= GIVEN PASSAGE =
____
The jobless rate, which dipped to a five-year low of 6.6% in January, will fall to 6.3% by the end of the year, their median forecast indicates.

Job gains, which averaged 194,000 a month last year, will reach a monthly average of 200,000 this year, they predict. Employers added 113,000 jobs in January, well under many economists’ forecasts, the government reported last week.

The economy got off to a slow start in January as a result of financial turmoil in emerging markets, a stomach-churning drop in stock prices and extreme winter weather that kept many shoppers at home. But the economists surveyed expect growth to accelerate after a weak first quarter, reaching a solid 2.8% rate for the year.

“I think we will regain momentum and not fall on our face,” says Diane Swonk, chief economist of Mesirow Financial, drawing a contrast with previous ups and downs in the five-year-old recovery.

Many of the 40 economists surveyed Feb 5-6 recently cut their first-quarter forecasts. Most of the change is due to the adverse January weather and an expected pull-back in business stockpiling after firms aggressively replenished shelves in the second half of 2013.

While growth late last year was driven largely by the stockpiling, this year’s expansion will be fueled by higher consumer and business spending, says Dean Maki, chief U.S. economist of Barclays Capital.
____
= REQUIREMENT =
In the excerpt on economists' forecasts, how many jobs did employers add in January? The lines after this point are separate material, unrelated to the excerpt on economists' forecasts.

= DATA SUPPLIED =
____
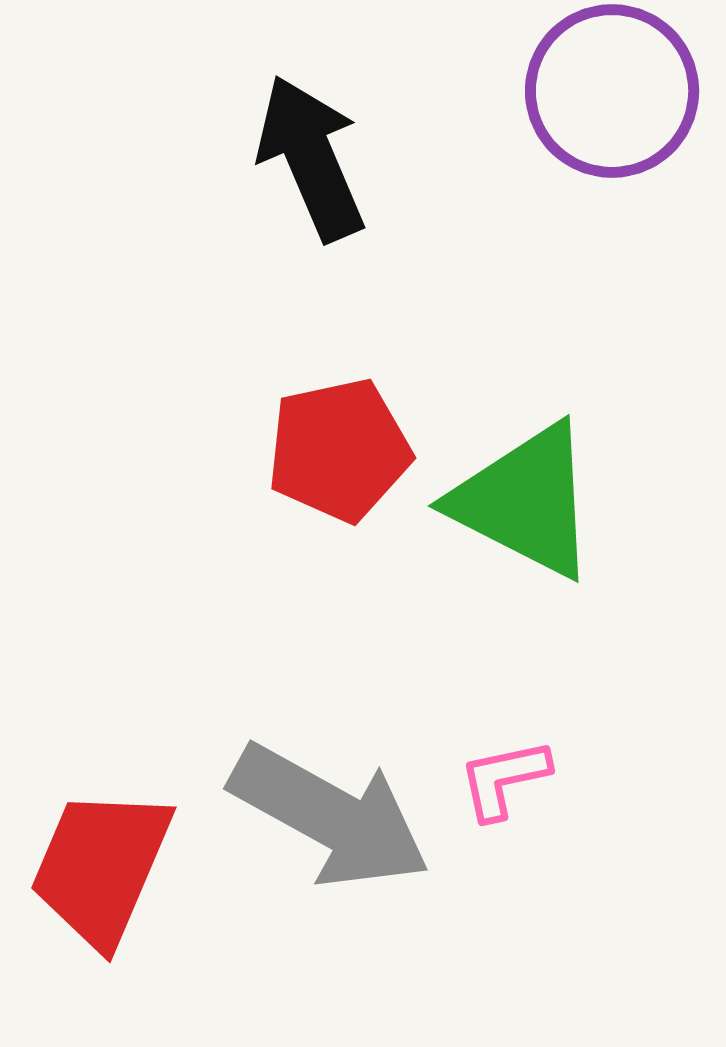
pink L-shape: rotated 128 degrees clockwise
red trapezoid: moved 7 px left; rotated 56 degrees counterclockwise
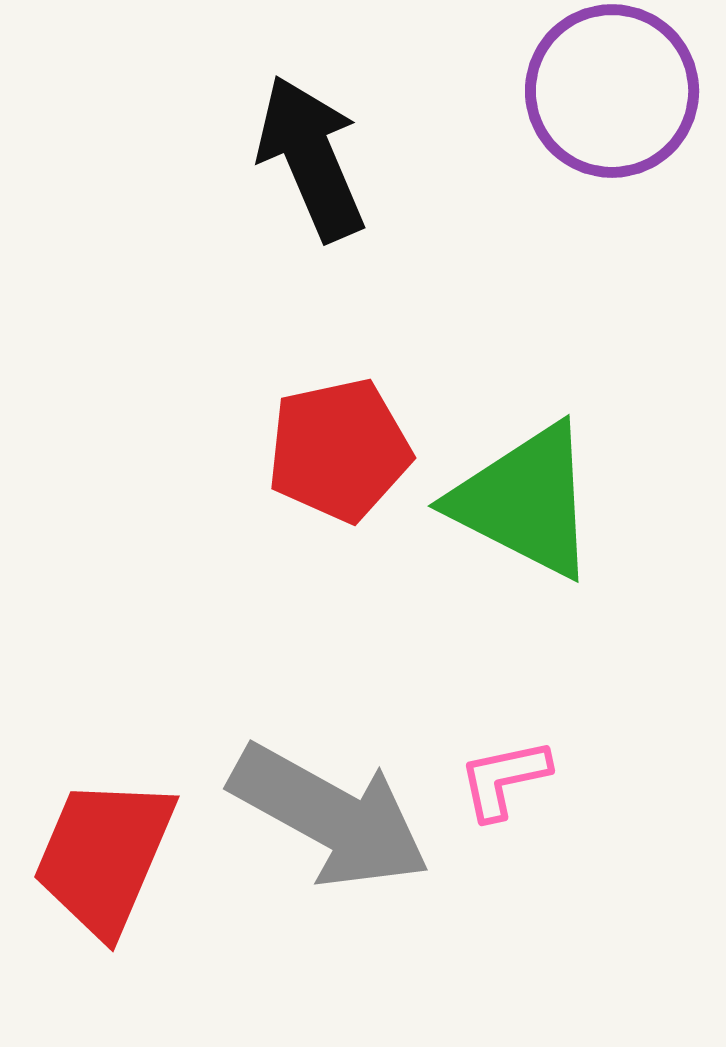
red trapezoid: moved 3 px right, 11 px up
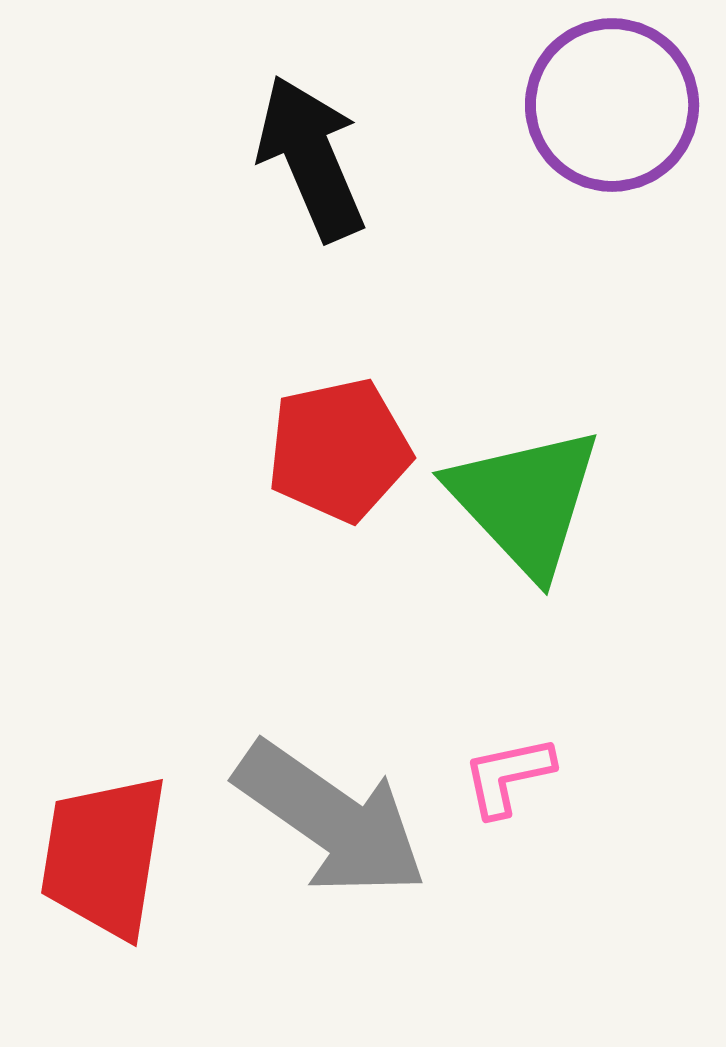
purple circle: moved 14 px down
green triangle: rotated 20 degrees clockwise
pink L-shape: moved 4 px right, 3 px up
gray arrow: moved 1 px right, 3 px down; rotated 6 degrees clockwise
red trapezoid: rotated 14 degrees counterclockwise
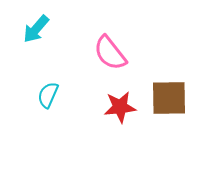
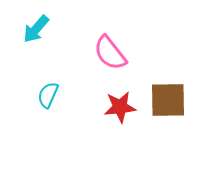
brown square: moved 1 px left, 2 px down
____
= FINAL RESULT =
113,000 jobs.